Goal of the exercise: As soon as the line containing "While the Chester" appears in the material below, start returning lines exactly, and end with the line containing "Chester’s fight typifies".

::::::::

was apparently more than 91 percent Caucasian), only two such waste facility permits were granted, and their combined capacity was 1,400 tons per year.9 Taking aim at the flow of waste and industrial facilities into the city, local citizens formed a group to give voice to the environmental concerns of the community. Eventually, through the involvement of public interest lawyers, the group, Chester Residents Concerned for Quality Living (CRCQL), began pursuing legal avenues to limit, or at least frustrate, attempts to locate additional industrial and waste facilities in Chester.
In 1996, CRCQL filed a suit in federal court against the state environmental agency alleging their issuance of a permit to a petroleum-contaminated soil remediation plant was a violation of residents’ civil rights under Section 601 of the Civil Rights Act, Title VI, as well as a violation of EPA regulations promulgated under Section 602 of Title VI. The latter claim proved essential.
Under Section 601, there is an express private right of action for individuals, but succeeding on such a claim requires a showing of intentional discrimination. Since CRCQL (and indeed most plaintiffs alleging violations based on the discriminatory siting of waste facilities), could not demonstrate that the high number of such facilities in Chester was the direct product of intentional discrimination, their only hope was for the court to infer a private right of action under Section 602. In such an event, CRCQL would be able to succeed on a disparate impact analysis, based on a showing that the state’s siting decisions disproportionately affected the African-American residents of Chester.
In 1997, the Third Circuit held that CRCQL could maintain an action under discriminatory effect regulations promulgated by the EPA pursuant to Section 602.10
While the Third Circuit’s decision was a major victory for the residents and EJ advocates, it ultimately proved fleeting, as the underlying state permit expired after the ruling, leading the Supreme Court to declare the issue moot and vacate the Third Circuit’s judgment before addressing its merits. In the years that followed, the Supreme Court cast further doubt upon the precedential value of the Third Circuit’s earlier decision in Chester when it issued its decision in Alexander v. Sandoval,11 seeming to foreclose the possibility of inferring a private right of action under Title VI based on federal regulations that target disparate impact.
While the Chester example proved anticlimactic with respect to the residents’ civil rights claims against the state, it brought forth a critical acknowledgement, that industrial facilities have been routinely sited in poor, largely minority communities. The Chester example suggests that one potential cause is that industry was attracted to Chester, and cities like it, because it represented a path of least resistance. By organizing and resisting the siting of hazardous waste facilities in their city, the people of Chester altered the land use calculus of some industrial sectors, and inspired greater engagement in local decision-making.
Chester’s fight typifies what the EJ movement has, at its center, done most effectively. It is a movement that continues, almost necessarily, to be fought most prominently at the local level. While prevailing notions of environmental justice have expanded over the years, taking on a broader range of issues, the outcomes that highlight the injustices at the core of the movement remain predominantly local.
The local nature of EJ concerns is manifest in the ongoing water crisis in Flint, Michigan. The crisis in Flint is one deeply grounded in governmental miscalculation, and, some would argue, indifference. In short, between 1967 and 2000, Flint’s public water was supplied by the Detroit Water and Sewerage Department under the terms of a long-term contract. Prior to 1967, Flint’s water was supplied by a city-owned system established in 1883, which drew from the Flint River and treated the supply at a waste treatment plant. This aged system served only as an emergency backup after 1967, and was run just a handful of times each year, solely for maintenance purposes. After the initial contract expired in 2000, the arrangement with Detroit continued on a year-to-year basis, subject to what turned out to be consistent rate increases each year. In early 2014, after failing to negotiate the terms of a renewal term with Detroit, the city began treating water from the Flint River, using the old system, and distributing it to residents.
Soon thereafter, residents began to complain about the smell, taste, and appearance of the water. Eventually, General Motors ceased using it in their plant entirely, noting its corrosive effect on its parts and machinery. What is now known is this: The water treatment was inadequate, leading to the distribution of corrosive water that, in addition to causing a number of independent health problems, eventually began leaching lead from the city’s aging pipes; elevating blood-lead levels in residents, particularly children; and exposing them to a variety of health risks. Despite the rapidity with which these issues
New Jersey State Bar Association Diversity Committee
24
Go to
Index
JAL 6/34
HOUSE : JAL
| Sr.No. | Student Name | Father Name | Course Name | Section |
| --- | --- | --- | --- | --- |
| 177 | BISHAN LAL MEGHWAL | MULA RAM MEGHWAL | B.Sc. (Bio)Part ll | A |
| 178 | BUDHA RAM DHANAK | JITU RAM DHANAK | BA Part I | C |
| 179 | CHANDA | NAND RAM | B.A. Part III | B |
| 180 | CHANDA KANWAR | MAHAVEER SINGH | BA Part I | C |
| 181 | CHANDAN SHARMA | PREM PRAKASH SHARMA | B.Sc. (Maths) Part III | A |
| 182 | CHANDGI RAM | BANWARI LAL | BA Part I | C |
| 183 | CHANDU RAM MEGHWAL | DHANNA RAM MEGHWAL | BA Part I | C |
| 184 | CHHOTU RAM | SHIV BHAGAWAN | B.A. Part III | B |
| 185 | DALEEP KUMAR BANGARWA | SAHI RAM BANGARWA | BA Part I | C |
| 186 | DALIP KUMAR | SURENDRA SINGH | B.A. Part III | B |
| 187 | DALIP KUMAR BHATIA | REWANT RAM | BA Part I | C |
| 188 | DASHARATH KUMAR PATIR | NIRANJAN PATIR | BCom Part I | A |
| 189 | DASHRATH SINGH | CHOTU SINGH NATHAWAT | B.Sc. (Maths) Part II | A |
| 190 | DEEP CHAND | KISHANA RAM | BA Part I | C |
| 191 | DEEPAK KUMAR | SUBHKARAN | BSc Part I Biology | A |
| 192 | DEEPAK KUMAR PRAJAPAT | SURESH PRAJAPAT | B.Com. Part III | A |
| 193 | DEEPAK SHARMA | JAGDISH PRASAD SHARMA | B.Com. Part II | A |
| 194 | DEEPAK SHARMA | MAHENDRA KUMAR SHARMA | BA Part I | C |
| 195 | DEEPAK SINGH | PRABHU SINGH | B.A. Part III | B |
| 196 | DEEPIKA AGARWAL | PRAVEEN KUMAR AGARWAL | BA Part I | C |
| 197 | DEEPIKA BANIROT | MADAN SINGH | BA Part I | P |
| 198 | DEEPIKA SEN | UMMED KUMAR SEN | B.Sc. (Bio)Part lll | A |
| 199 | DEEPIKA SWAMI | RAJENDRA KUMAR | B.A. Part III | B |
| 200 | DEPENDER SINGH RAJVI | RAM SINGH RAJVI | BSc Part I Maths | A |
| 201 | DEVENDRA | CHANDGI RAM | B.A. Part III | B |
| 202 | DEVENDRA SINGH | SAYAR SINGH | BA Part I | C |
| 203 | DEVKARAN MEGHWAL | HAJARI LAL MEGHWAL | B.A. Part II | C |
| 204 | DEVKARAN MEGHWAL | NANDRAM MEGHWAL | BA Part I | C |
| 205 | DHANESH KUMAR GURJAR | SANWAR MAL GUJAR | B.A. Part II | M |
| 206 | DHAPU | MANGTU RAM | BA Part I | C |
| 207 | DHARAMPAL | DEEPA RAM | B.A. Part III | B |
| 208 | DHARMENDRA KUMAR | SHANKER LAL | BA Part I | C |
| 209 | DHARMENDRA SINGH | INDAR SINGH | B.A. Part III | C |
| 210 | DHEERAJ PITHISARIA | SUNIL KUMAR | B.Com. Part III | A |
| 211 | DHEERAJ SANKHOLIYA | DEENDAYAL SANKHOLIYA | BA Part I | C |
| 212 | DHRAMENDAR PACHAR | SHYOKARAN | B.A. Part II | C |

::::::::

Answer section:
While the Chester example proved anticlimactic with respect to the residents’ civil rights claims against the state, it brought forth a critical acknowledgement, that industrial facilities have been routinely sited in poor, largely minority communities. The Chester example suggests that one potential cause is that industry was attracted to Chester, and cities like it, because it represented a path of least resistance. By organizing and resisting the siting of hazardous waste facilities in their city, the people of Chester altered the land use calculus of some industrial sectors, and inspired greater engagement in local decision-making.
Chester’s fight typifies what the EJ movement has, at its center, done most effectively. It is a movement that continues, almost necessarily, to be fought most prominently at the local level. While prevailing notions of environmental justice have expanded over the years, taking on a broader range of issues, the outcomes that highlight the injustices at the core of the movement remain predominantly local.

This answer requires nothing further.